A whole blood assay for antibody dependent phagocytosis of Plasmodium falciparum infected erythrocytes.

Abstract

Background: Antibodies are used to protect against Plasmodium falciparum malaria. One antibody target, the variant surface antigens, is expressed on infected erythrocytes (IEs). Antibodies to these antigens can either block IE sequestration in the tissues, facilitate natural killer cell-mediated killing, or opsonise IEs for phagocytic clearance by neutrophils and monocytes.

Methods: We developed a high-throughput assay to measure antibody-dependent neutrophil phagocytosis (ADNP) and antibody-dependent cellular phagocytosis (ADCP, by blood monocytes) in the same sample of fresh whole blood.

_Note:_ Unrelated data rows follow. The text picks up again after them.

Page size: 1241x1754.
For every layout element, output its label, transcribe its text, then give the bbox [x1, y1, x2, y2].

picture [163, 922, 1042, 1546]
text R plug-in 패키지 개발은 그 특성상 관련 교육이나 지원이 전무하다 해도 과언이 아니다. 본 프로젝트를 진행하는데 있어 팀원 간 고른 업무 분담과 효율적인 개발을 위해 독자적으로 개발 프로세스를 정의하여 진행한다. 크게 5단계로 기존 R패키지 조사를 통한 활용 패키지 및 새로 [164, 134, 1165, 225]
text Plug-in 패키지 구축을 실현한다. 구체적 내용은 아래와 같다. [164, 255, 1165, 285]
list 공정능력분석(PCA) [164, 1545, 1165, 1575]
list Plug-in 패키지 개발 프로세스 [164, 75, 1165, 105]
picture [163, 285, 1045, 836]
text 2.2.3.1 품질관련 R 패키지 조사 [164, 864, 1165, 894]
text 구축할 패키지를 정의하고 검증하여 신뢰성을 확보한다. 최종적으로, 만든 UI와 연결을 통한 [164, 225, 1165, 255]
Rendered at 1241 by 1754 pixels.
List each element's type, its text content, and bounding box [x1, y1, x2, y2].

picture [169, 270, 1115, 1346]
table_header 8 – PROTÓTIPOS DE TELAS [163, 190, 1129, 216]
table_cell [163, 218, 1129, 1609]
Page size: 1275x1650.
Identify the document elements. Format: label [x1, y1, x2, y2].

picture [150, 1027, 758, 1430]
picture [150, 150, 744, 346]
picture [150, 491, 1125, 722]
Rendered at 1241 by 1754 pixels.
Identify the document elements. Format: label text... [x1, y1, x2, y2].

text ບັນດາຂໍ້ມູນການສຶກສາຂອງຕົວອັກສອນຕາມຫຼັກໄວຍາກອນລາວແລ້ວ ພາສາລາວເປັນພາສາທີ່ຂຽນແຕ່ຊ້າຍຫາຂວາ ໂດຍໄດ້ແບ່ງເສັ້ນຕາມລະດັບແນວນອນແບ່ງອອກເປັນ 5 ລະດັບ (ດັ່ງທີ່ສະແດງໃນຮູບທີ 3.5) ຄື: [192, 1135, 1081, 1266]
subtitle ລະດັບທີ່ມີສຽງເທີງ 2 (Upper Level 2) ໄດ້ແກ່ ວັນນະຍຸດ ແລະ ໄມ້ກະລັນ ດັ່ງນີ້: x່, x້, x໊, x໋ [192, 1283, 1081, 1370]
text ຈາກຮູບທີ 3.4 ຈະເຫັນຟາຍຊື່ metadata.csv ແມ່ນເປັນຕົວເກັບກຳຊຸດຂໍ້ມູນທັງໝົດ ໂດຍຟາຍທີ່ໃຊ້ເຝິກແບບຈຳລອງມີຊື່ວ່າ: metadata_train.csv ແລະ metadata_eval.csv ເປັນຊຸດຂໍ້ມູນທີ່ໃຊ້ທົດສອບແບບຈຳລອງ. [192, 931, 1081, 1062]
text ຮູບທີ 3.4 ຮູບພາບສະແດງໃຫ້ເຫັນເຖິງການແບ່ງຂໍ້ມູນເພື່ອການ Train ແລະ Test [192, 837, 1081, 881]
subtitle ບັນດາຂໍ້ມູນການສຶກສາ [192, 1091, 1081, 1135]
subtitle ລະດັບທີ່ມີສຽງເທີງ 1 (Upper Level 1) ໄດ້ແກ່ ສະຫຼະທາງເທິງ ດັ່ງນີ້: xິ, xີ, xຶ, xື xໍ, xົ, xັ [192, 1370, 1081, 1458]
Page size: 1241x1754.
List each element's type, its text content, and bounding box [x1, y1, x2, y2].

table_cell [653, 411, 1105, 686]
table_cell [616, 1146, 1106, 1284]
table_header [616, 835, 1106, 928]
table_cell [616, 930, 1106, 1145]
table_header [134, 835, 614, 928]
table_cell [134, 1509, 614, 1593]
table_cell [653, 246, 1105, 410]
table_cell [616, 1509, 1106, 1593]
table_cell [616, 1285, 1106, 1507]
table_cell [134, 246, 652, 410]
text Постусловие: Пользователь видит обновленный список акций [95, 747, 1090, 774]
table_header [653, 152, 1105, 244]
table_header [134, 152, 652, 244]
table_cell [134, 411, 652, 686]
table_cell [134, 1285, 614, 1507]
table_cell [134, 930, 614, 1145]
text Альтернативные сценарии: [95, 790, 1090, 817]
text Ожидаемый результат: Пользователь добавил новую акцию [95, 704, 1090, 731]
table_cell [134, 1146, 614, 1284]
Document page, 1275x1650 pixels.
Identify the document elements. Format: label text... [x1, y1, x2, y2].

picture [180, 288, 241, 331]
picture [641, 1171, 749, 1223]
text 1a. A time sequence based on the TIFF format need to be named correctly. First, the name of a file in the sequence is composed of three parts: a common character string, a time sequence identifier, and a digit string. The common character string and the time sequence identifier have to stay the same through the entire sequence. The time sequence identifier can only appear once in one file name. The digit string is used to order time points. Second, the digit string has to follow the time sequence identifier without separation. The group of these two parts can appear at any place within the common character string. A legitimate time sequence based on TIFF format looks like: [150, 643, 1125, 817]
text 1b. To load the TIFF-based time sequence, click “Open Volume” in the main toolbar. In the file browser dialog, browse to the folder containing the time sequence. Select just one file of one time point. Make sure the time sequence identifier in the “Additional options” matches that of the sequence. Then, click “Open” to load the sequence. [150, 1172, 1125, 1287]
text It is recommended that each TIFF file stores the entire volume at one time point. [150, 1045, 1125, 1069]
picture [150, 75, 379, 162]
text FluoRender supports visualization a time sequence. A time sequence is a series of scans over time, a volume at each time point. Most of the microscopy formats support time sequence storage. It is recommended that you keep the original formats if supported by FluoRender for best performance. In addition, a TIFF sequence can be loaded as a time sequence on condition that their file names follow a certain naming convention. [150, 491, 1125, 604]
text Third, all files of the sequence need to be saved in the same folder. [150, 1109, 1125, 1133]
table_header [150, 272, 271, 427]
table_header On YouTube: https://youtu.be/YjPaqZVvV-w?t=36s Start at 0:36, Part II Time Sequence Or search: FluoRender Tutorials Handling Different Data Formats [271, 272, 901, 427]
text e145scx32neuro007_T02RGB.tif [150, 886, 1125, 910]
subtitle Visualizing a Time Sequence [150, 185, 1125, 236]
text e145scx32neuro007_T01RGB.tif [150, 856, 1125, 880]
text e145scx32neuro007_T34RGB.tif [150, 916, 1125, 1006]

Results: Here we show that immune plasma mediates ADNP and ADCP in a concentration-dependent manner. Uptake is greater in the presence of complement proteins and is largely dependent on the expression of P. falciparum Erythrocyte Membrane Protein 1 located on the IE surface. Plasma from pregnant Papua New Guinean women with and without placental malaria shows that ADNP and ADCP are associated with protection from placental malaria. ADNP, but not ADCP, using IEs expressing IT4VAR19 (a PfEMP1 variant that binds to endothelial protein C receptor through a DC8 domain cassette) is higher at hospital presentation in children with uncomplicated malaria than in severe malaria. In pregnant women, ADNP and ADCP in whole blood are strongly correlated with one another (Spearman's rho = 0.90), but not with ADNP or ADCP using purified neutrophils and monocytes in the absence of complement proteins.

Conclusions: The whole blood assay is a powerful new tool to assess functional antibodies that may protect against P. falciparum malaria. It allows simultaneous measurement of phagocytosis of opsonised IEs by monocytes and neutrophils.